Hands up, parents of an autistic child, if you’ve ever been judged in public.
I’m sure most of you in this position can relate.
Whether it’s a slightly-too-long stare, or a more obvious tut, headshake or snide comment to their companion, or even worse, someone actually having the balls to approach you and criticise your parenting/your child, too many parents of autistic parents experience this at some point.
My middle child is the one out of my three autistic children who is most prone to what we refer to as ‘meltdowns’ in very public places. My goodness. And let me tell you, an autistic meltdown is NOT THE SAME AS A TANTRUM. Not by a long shot. Causes of autistic meltdowns can be things like;
- Sensory overload
- Being emotionally overwhelmed and struggling to self regulate
- Feeling unable to communicate a need
I will never forget a trip to Woolworths many moons ago (it must be a long time ago, as Woolworths closed in the UK a long time ago), and she became overwhelmed by the harsh strip lighting, ridiculously high heating, and music that was much louder than usual. It was just too much and we had a full-on hands on ears, screaming, rocking meltdown on the floor. Unfortunately, this also happened to be by the TOY aisle… que a judgemental ‘Karen’ (if you’re familiar with internet memes, you’ll know what a ‘Karen’ is) storming over to me (trying to gently comfort my daughter).
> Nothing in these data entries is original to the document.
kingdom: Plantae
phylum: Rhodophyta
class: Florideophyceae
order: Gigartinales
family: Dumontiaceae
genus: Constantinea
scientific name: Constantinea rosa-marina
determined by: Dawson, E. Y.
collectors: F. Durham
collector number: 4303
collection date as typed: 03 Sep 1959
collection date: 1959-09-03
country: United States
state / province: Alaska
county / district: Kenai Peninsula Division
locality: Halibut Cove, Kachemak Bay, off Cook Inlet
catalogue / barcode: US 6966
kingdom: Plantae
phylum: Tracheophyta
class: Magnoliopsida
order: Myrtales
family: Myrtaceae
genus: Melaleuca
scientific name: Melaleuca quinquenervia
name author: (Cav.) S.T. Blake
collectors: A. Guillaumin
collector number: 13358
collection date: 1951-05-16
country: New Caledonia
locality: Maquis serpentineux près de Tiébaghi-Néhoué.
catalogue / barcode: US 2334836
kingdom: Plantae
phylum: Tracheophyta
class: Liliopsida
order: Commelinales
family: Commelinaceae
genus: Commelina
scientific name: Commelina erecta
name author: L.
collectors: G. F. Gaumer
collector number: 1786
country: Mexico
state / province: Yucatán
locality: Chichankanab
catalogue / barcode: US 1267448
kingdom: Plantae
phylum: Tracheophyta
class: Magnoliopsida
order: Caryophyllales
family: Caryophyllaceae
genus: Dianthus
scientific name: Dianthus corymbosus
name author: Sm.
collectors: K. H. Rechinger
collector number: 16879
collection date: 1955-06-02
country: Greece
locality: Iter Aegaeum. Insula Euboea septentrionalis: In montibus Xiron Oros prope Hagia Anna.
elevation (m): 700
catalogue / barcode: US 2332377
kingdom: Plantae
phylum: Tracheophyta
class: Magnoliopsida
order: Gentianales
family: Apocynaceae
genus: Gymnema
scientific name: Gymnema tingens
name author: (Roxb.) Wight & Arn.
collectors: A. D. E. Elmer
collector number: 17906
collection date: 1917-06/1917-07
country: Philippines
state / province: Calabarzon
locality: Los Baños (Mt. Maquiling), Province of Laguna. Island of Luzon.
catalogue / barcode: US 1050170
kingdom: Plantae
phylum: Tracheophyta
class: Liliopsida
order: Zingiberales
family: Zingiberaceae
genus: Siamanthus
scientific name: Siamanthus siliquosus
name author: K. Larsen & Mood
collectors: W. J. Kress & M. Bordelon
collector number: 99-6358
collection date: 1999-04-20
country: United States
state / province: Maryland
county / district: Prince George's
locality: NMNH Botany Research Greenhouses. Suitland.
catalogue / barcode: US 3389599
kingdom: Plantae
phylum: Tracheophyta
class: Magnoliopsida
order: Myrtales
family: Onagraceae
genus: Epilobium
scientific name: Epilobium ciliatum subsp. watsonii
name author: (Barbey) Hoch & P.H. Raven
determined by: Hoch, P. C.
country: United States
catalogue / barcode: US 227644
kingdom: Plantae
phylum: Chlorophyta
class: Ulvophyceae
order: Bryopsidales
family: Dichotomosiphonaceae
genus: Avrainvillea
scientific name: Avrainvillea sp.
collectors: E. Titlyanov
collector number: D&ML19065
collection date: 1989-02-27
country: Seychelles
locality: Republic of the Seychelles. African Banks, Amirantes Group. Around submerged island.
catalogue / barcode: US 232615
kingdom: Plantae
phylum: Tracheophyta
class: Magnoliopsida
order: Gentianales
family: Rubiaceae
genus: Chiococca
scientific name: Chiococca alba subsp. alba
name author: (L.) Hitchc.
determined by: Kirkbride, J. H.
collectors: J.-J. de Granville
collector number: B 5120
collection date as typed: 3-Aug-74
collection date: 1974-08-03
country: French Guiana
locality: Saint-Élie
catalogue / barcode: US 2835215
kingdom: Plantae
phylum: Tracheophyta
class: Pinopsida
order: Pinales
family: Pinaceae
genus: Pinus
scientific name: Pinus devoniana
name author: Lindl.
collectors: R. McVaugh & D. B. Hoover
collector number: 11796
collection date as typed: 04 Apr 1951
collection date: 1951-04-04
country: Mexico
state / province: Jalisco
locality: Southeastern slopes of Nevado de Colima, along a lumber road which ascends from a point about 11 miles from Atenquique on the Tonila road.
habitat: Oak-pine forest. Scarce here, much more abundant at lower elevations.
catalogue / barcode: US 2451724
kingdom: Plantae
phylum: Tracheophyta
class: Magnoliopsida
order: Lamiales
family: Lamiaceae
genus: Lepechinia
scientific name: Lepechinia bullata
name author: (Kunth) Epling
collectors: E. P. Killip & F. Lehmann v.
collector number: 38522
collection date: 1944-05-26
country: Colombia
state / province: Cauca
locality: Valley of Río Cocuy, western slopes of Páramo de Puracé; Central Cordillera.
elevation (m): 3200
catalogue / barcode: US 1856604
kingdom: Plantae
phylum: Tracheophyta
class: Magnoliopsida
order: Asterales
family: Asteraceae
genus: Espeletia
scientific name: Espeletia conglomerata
“Just get the brat up and in her pram! She’s too old for that anyway but better than doing that on the floor. You need to be firmer with her, you’re part of the problem, clearly she’s spoiled if she’s throwing a hissy fit over toys!”
I’m glad to say that I am not the sort of mother who would let this sort of nasty judgement go without a fight so I very sharply put ‘Karen’ in her place. It earned me a shrug and an eyeroll before she slunk back into the shadows of the DVD aisle… Clearly she’d been shown up and proven wrong but an apology was not forthcoming. I can only hope that I taught her a valuable lesson.
When you see a child throwing themselves down and roaring, don’t judge.
Don’t be rude to the parent, even indirectly by eye-rolling or being snide.
Don’t be a Karen.
Remember that the child in question is BEING A CHILD regardless of whether they’re autistic or not, first and foremost, so on this front you should not judge anyway. But also consider that the child could also be autistic or neurodivergent in some way, so try to be kind and tell the parent that they’re doing a great job, it’ll make a difference.